Work task
Collect from the data below each line with "erizoevents".

Source information
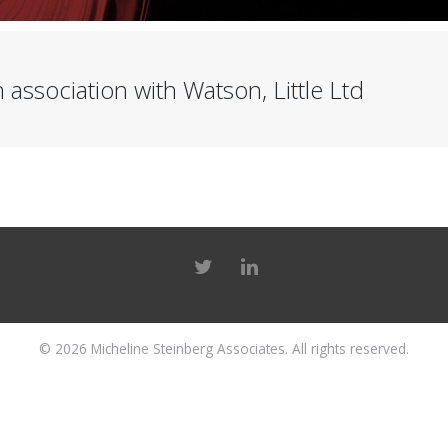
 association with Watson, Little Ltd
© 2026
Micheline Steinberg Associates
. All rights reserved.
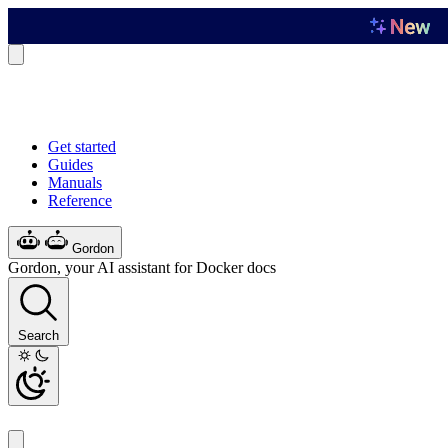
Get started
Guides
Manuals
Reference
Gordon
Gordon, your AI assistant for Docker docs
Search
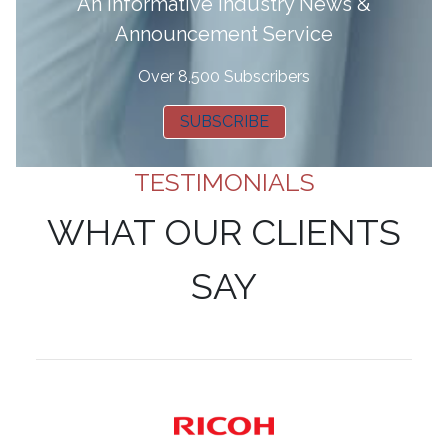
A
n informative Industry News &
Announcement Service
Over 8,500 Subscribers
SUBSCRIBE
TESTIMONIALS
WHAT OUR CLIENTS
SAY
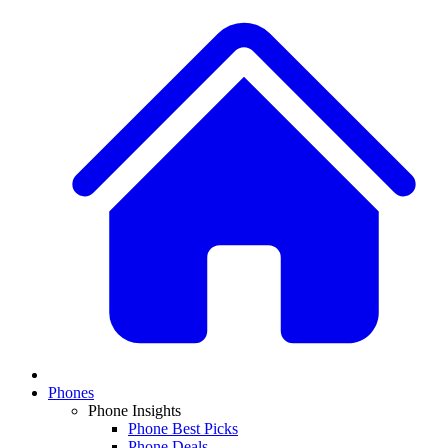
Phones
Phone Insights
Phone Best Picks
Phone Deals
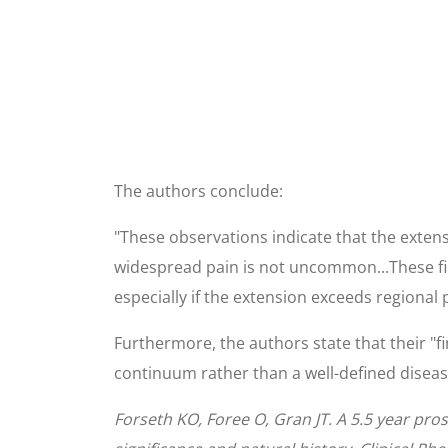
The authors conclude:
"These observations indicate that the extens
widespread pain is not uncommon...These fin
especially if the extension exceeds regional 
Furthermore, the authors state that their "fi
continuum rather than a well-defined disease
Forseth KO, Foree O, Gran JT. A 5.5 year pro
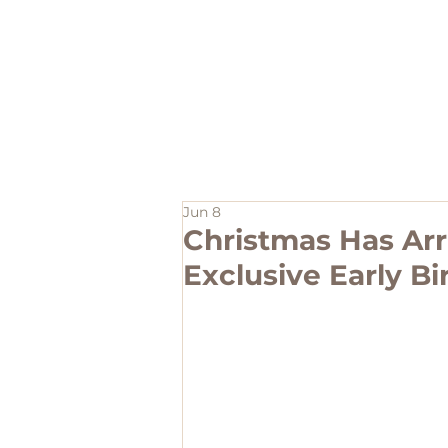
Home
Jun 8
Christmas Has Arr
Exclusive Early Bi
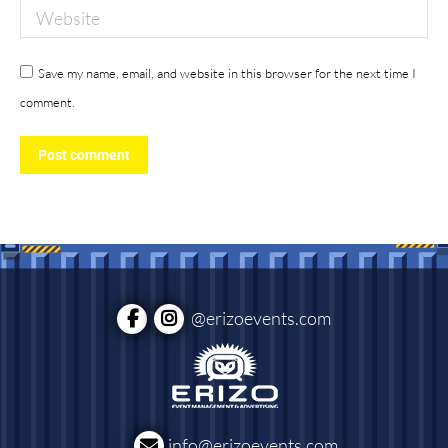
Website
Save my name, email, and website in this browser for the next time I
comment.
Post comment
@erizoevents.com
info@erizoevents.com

Response to the task
@erizoevents.com
info@erizoevents.com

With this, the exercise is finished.